La nouvelle politique de l’ASFC sur les rajustements de prix à la baisse aura également une incidence sur l’observation de l’impôt sur le revenu et la déclaration par les importateurs. Un remboursement de droits sera généralement inclus dans le revenu de l’importateur au cours de l’année où il a été reçu aux fins de l’impôt sur le revenu et doit être déclaré en temps opportun.
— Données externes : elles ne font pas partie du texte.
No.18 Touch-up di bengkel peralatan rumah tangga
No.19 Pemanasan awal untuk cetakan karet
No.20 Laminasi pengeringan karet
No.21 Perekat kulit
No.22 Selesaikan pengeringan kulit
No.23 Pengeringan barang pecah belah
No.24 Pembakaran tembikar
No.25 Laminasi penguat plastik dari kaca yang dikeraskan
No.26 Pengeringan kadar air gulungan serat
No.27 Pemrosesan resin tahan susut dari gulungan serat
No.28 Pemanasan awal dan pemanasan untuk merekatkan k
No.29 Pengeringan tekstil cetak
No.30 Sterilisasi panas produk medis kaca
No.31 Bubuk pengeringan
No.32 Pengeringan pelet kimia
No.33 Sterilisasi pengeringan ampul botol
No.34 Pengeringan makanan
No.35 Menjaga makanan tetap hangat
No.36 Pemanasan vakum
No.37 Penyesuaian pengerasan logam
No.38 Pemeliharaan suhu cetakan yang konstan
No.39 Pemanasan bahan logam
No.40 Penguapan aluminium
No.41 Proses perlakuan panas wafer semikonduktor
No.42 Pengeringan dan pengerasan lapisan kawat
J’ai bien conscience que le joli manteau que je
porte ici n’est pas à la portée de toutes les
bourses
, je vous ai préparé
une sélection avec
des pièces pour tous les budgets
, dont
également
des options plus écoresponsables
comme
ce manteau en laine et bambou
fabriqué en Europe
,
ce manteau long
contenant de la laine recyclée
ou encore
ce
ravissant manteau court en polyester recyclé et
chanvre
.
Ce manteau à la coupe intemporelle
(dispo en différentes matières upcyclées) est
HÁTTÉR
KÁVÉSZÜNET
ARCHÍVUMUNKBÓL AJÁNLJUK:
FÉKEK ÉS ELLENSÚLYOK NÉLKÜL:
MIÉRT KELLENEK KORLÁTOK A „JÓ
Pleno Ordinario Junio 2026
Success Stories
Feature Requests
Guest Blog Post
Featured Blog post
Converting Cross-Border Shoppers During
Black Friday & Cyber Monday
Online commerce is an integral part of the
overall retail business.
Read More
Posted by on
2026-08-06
De plus, alors que les importateurs réexaminent leurs documents sur les prix de transfert afin de mettre en œuvre une approche uniforme à l’égard des prix de transfert de la taxe et des douanes, il faut prendre soin de refléter les dernières directives de l’ARC sur les normes relatives aux documents contemporains (voir La politique révisée de l’ARC met l’accent sur la documentation contemporaine sur les prix de transfert sur le Bennett Jones Thought Network).

Enfin, les importateurs doivent être conscients des récentes initiatives internationales, dirigées par la DC, visant à imposer des exigences plus onéreuses en matière de documentation sur les prix de transfert, y compris des rapports détaillés pays par pays (voir Les entreprises font face à une documentation plus onéreuse sur les prix de transfert et à des rapports fiscaux pays par pays sur le Bennett Jones Thought Network). Bien qu’il ne s’agisse pas encore de lois canadiennes, il est important que les importateurs tiennent compte de leur structure hiérarchique de gestion interne et de la façon dont leur organisation respecterait les normes internationales les plus onéreuses.

Le changement apporté à la politique de l’ASFC suscitera une vigilance accrue de la part de l’ASFC afin d’assurer une contrepartie : un droit aux remboursements équilibré par le respect des obligations par les importateurs canadiens liés. Il n’y a jamais eu de moment aussi critique dans l’histoire du système de valeur transactionnelle au Canada pour les importateurs apparentés d’examiner de près leurs pratiques en matière de prix de transfert pour déterminer s’ils ont droit à des remboursements et se conformer aux lois canadiennes sur l’évaluation en douane. Cet examen comprend une étude minutieuse de la nature des transactions commerciales internationales et des documents attestant leurs modalités et pratiques, ainsi que des politiques et des études sur les prix de transfert.

Compte tenu de ce qui est en jeu, les importateurs prudents de parties liées feront appel à des conseillers juridiques canadiens ayant une expertise en matière d’évaluation en douane et de prix de transfert pour étudier les prix de transfert aux fins de l’évaluation en douane et de l’impôt sur le revenu dans le cadre du secret professionnel de l’avocat, et pour les aider dans leurs demandes de remboursement des droits de douane.